The Strengthening Public Financial Management (PFM) Program to Enable Service Delivery program will support the government’s PFM Action Plan 2016-2021. The program will help improve fiscal forecasting, public budget preparation and execution as well as enhance financial reporting and transparency in the ministry of education, ministry of health, finance division, local government division, roads, public works, and local government.
“An efficient Public Financial Management system is essential for sound macroeconomic management,” said Dandan Chen, World Bank Acting Country Director for Bangladesh and Bhutan. “The program will build on the successes of the government’s ongoing efforts to help public agencies strengthen oversight and improve availability of public resources for effective and efficient public service delivery.”

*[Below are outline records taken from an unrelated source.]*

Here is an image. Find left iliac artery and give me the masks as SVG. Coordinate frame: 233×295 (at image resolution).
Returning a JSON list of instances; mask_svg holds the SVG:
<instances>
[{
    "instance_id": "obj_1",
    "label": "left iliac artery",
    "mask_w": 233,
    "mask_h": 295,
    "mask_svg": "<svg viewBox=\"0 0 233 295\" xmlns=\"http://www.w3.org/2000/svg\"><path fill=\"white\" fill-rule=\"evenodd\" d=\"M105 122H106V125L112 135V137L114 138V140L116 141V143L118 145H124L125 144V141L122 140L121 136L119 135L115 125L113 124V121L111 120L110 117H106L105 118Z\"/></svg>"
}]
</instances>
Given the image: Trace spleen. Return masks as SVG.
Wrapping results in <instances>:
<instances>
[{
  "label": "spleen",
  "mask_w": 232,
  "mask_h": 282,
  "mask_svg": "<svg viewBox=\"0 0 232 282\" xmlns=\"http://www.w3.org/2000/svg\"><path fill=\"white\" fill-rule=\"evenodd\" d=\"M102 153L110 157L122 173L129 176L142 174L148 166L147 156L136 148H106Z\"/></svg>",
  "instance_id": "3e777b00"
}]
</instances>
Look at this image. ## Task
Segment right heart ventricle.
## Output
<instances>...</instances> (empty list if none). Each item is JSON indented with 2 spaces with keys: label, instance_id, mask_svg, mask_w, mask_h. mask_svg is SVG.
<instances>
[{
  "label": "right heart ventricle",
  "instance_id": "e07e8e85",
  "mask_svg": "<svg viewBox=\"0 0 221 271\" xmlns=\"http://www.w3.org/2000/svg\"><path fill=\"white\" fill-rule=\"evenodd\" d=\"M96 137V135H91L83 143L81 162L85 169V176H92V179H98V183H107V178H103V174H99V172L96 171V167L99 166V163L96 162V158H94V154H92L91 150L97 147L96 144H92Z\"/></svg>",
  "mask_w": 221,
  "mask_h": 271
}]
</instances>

In the last two decades, Bangladesh has improved its PFM systems with prudent fiscal management. Yet, a few bottlenecks exist in public resource allocation, availability, and use for social service delivery. The program will help Bangladesh address these bottlenecks using the country’s own systems. It will help strengthen the capacity of the Budget Management Committees in the line ministries, including the timely release of budgetary allocations. It aims to reduce the time taken to release funds from departments to frontline service delivery units by more than half.

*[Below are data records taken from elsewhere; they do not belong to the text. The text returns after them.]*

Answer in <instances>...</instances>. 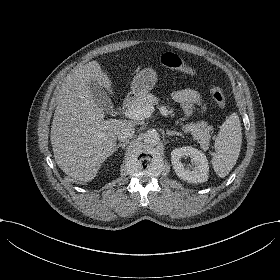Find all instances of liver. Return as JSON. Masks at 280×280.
<instances>
[{
  "instance_id": "liver-1",
  "label": "liver",
  "mask_w": 280,
  "mask_h": 280,
  "mask_svg": "<svg viewBox=\"0 0 280 280\" xmlns=\"http://www.w3.org/2000/svg\"><path fill=\"white\" fill-rule=\"evenodd\" d=\"M91 83L111 91L110 79L95 60L66 76L56 95L50 136L58 166L82 182L91 181L113 154L119 128L138 124L133 120H104L103 109L91 94Z\"/></svg>"
}]
</instances>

The program will also help improve fiscal planning, pension and debt management and SOE, for example by supporting modernizing payment processes, including electronic fund transfer for pension processing and payment.
“The Government of Bangladesh is committed to further strengthen the Public Financial Management System and ensure transparency and accountability. Bangladesh is a pioneer in having a PFM with built-in disintegration ability in terms of climate, gender, poverty and other development priorities. For example, the government has rolled out climate budgeting across 20 ministries with climate-relevant expenditure. Such PFM sensitiveness ultimately aims that the citizens receive social services effectively and on time,” said Monowar Ahmed, Secretary, Economic Relations Division, Government of Bangladesh.
The agreement was signed by Monowar Ahmed and Dandan Chen on behalf of the government of Bangladesh and the World Bank, respectively, at the Economic Relations Division.
The credit is from the World Bank’s International Development Association (IDA), has a 30-year term, including a five-year grace period, and carries a service charge of 0.75 percent and an interest of 1.25 percent. The World Bank was among the first development partners to support Bangladesh following its independence. Since then the World Bank has committed over $30 billion, mostly in grants and interest-free credits to Bangladesh. Bangladesh currently has the largest IDA program totaling $12.6 billion.